I hit a problem with the iterator approach when I started using it in practice. The message log that I was implementing is printed from bottom to top, but the lines of each message need to be printed top to bottom. Unlike a slice, we can't reverse an iterator. We also don't know how many lines the iterator will yield until it has finished.
A simple solution to this problem is to iterate twice. The first iterator to calculates the height. The second iterator prints the text.
var lines_iter = wrap(message.text, panel.width);
var height: usize = 0;
while (lines_iter.next()) |_| height += 1;
lines_iter = wrap(message.text, panel.width);
y -= height;
while (lines_iter.next()) |line| {
print(x, y, line);
y += 1;
}
There's a nontrivial chance for the calls to wrap
to go out of sync here.
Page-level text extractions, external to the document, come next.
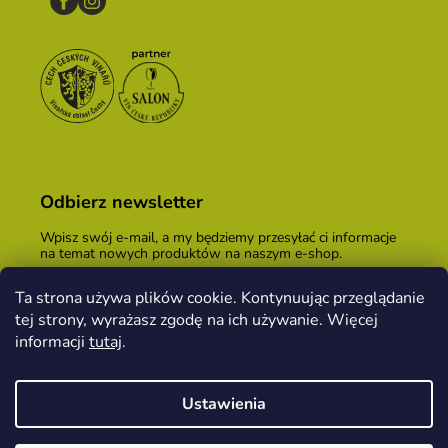
Odbierz newsletter
Wpisz swój e-mail, a my będziemy przesyłać ci informacje
na temat nowych produktów na naszym e-shop.
E-mail
Ta strona używa plików cookie. Kontynuując przeglądanie
tej strony, wyrażasz zgodę na ich używanie. Więcej
Podając adres e-mail, zgadzasz się z
warunkami
handlowymi
.
informacji
tutaj
.
ZALOGUJ SIĘ
Ustawienia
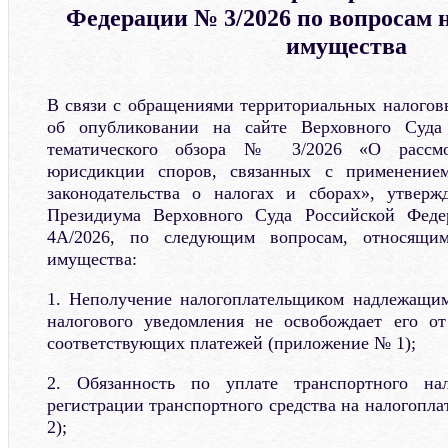
Федерации № 3/2026 по вопросам 
имущества
В связи с обращениями территориальных налого
об опубликовании на сайте Верховного Суда
тематического обзора № 3/2026 «О рассм
юрисдикции споров, связанных с применение
законодательства о налогах и сборах», утверж
Президиума Верховного Суда Российской Феде
4А/2026, по следующим вопросам, относящи
имущества:
1. Неполучение налогоплательщиком надлежащим
налогового уведомления не освобождает его от
соответствующих платежей (приложение № 1);
2. Обязанность по уплате транспортного на
регистрации транспортного средства на налогопл
2);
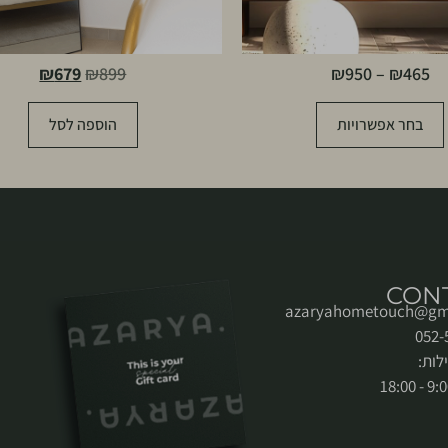
₪
679
₪
899
₪
950
–
₪
465
בחר אפשרויות
הוספה לסל
CON
azaryahometouch@gm
לות:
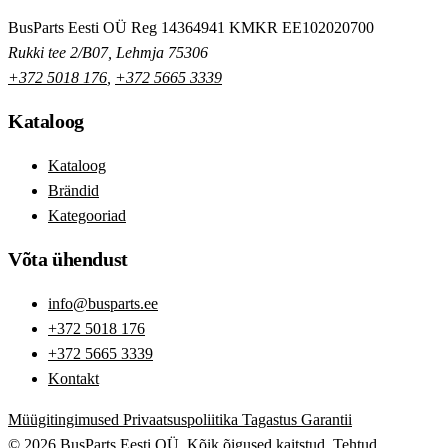
BusParts Eesti OÜ
Reg 14364941
KMKR EE102020700
Rukki tee 2/B07, Lehmja 75306
+372 5018 176
,
+372 5665 3339
Kataloog
Kataloog
Brändid
Kategooriad
Võta ühendust
info@busparts.ee
+372 5018 176
+372 5665 3339
Kontakt
Müügitingimused
Privaatsuspoliitika
Tagastus
Garantii
© 2026 BusParts Eesti OÜ. Kõik õigused kaitstud.
Tehtud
We could improve this with a TextWrapIterator.reset
function, but in this specific scenario we can do even better.
We know the max width of each line, we know the length of the text, and our iterator doesn't respect manual line breaks. We can use that calculate the number of lines this text will split onto.
const TextWrapIterator = struct {
// ...
+ pub fn height(self: *TextWrapIterator) ?[]const u8 {
+ return self.text.len / self.width + 1;
+ }
};
Division between usize
integers will round down, hence the need for a + 1
.
var lines_iter = wrap(message.text, panel.width);
y -= lines_iter.height();
while (lines_iter.next()) |line| {
print(x, y, line);
y += 1;
}
There's a subtle problem with this function. If we call it after the iterator has started then it will return an incorrect value. If that's a problem, then keep a reference to the original string in the struct and use that instead.
As a finishing touch we can add a safety check to wrap
. If a caller tries to wrap text to a width of 0
then the iterator won't ever finish. We don't need to worry about negative values because width
is already an unsigned integer.
pub fn wrap(text: []const u8, width: usize) TextWrapIterator {
+ if (width <= 0) @panic("Cannot wrap zero-width lines");
return .{
.text = text,
.width = width,
};
}